Assigned task:
From the records, return each line that has the word "Left" in it.

————

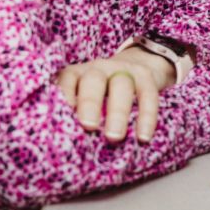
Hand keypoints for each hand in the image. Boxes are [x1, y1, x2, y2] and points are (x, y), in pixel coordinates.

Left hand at [57, 46, 175, 143]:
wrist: (135, 65)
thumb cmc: (99, 95)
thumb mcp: (82, 98)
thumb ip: (72, 115)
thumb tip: (64, 145)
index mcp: (77, 74)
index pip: (67, 80)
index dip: (64, 95)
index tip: (61, 116)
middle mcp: (99, 69)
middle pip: (94, 81)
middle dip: (90, 103)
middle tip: (89, 127)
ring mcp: (124, 70)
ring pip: (122, 86)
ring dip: (118, 112)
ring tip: (114, 137)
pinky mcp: (146, 78)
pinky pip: (148, 96)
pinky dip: (146, 117)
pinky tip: (143, 137)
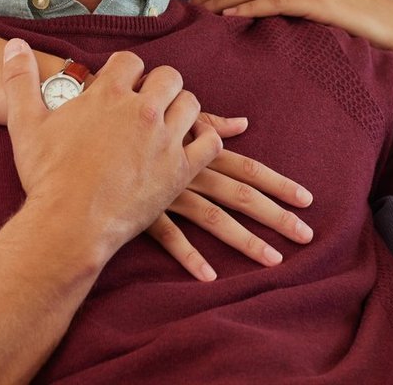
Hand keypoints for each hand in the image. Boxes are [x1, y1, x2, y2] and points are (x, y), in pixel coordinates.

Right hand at [2, 40, 221, 264]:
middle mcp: (141, 110)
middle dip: (159, 85)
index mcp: (108, 94)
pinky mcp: (180, 170)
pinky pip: (209, 143)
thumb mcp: (25, 124)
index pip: (130, 61)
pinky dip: (207, 139)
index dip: (126, 70)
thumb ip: (20, 80)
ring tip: (170, 121)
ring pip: (190, 105)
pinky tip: (195, 143)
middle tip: (149, 102)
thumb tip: (14, 44)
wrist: (69, 224)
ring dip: (182, 108)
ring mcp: (164, 139)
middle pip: (167, 77)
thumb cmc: (46, 176)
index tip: (122, 84)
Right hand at [145, 128, 315, 280]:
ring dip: (245, 240)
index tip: (308, 199)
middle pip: (242, 195)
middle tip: (307, 235)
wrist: (85, 122)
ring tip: (274, 261)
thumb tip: (244, 124)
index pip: (250, 168)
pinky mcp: (144, 211)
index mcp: (201, 149)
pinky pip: (169, 236)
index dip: (279, 183)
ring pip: (214, 219)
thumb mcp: (172, 115)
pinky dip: (189, 256)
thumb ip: (209, 121)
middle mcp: (192, 171)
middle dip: (276, 216)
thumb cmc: (132, 116)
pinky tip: (209, 277)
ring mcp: (169, 193)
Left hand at [193, 0, 392, 60]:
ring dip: (223, 2)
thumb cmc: (356, 21)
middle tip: (185, 16)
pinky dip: (251, 7)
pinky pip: (278, 1)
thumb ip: (288, 3)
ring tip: (199, 18)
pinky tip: (231, 18)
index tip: (192, 7)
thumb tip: (251, 19)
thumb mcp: (317, 5)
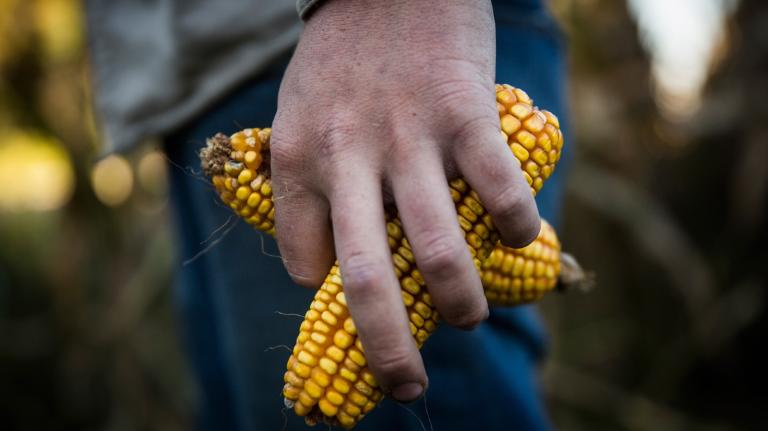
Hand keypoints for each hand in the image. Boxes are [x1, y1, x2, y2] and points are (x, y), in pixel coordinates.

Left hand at [270, 0, 539, 401]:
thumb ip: (310, 181)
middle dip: (387, 351)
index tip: (353, 296)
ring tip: (469, 317)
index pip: (305, 262)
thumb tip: (328, 257)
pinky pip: (498, 189)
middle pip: (362, 280)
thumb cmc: (344, 56)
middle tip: (407, 388)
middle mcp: (346, 154)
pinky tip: (517, 235)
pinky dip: (516, 227)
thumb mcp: (298, 113)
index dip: (330, 294)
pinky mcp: (463, 110)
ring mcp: (407, 134)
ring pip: (435, 248)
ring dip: (460, 301)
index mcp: (296, 158)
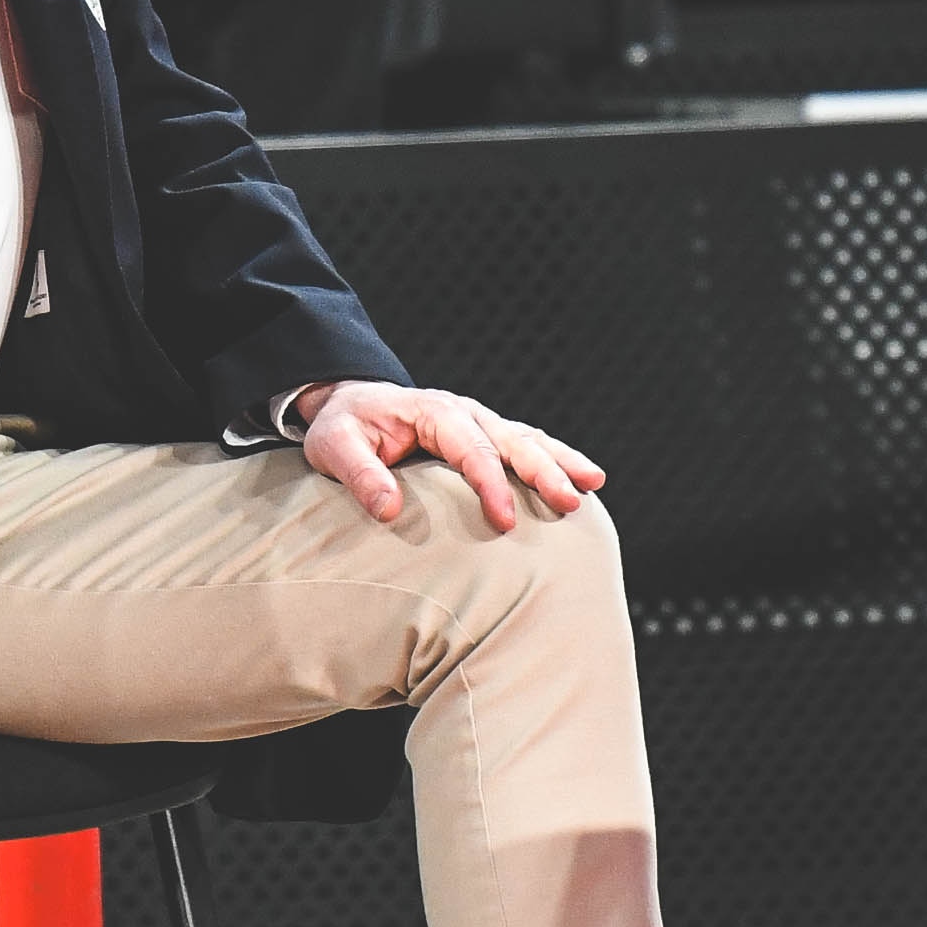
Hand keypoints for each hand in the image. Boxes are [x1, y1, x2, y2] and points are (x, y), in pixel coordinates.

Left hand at [286, 380, 603, 533]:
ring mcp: (479, 421)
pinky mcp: (485, 435)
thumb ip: (360, 474)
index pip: (470, 449)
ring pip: (528, 438)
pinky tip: (582, 479)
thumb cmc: (343, 427)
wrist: (349, 403)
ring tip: (593, 485)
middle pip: (512, 440)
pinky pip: (526, 443)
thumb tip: (389, 508)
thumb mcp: (333, 447)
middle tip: (570, 502)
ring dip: (560, 461)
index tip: (506, 523)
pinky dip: (555, 458)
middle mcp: (464, 412)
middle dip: (544, 471)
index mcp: (432, 411)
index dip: (491, 485)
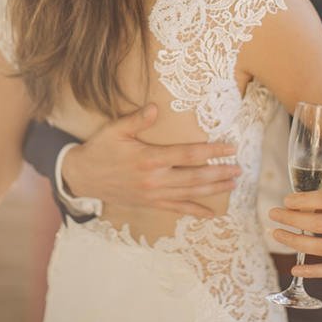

————

Solved problem:
Left hand at [57, 46, 175, 143]:
Left hand at [193, 0, 392, 60]:
Left hand at [270, 0, 539, 401]:
Left hand at [286, 380, 603, 533]:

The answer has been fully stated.